Post the sunglassed and sunglazed and felt-longer-than-it-actually-was walk from the studio to Radha theatre, post daydreaming choosing a seat at random in an otherwise empty auditorium like the many golden old midnights of Gurgaon, post the closed-yet-open-for-pedestrians railway bridge where this lady was trying to remember what 127 Hours was called (she explained everything except the boulder in Malayalam as we crossed the bridge in a civilised single file), post all that and the slithering queue for the few not-yet-sold-out seats for ’96, this.

View From the Cheap Seats (Neil Gaiman), essays and speeches on people, places, word-things, world-things. Nooru Simhaasanangal (A Hundred Thrones, Jeyamohan), novel on people and their places in the world. Aanadoctor (Elephant-Doctor, Jeyamohan), novel on people-people, people-animals and animal-animals.

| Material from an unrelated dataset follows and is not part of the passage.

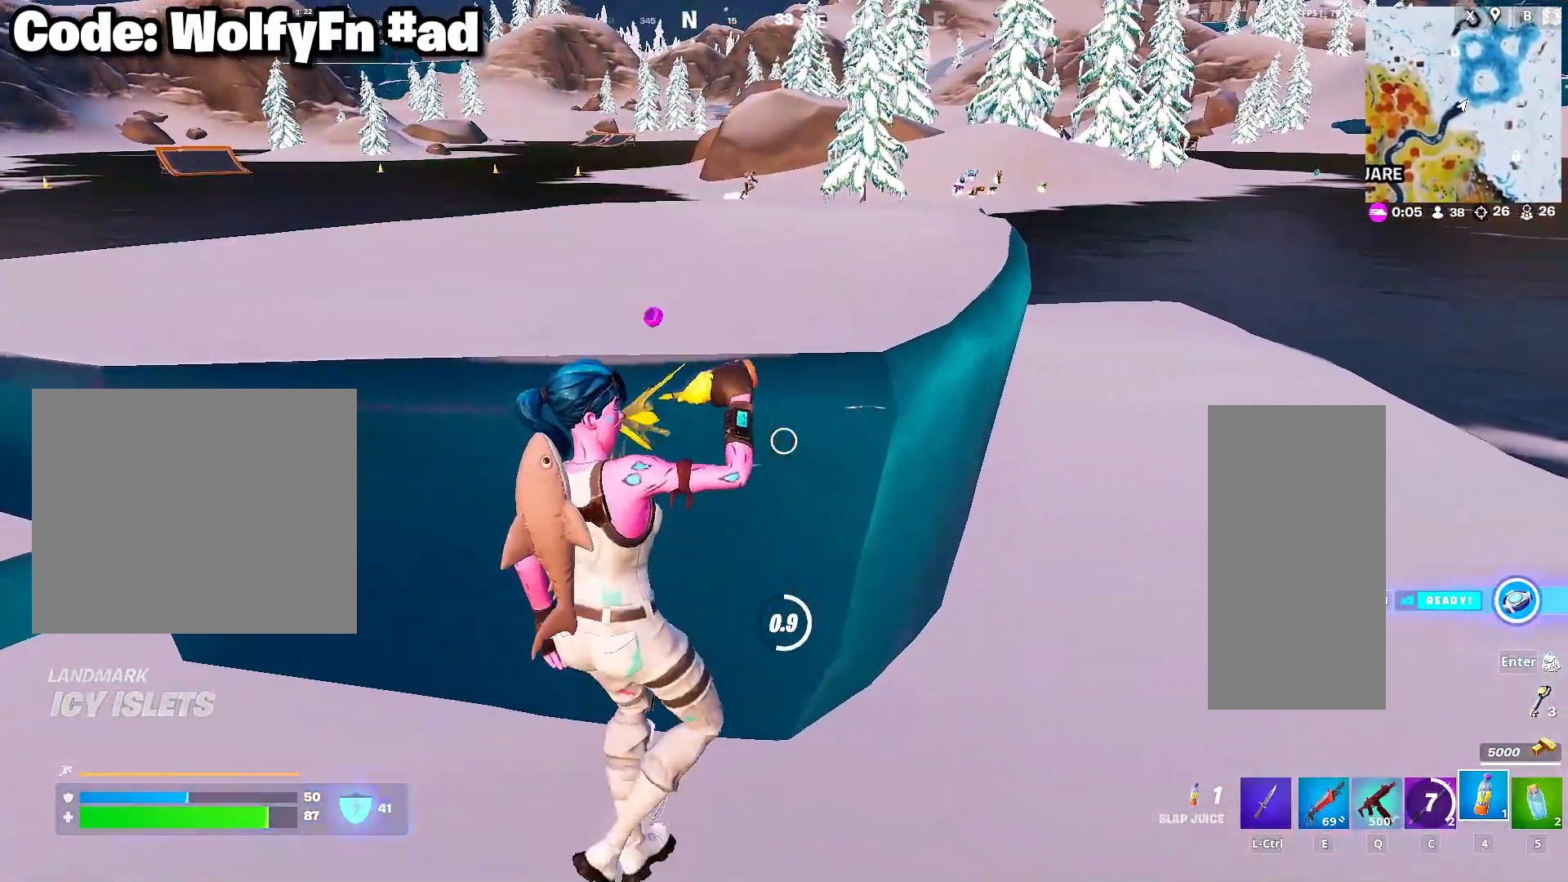
{"keys": [], "mouse": [], "mouse_move": "still", "events": [[33, "a", "up"], [83, "mouse_left", "up"], [417, "d", "down"], [467, "d", "up"]]}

Uravidangal (Sources, Jeyamohan), notes on a life well-lived. (It seems the Matrubhumi article ill-quotes a lot of truly beautiful stuff from this book. Now I know.) Kayar Murkukayaanu (The Noose Tightens, Kalpetta Narayanan Maash), similar to ‘Cheap Seats’ in its content; way more lyrical in its prose. Sons of Thunder: Writing from the Fast Lane: A Motorcycling Anthology (Editor: Neil Bradford), texts on motorcycles, etc. Killing Commendatore (Haruki Murakami), well, Murakami.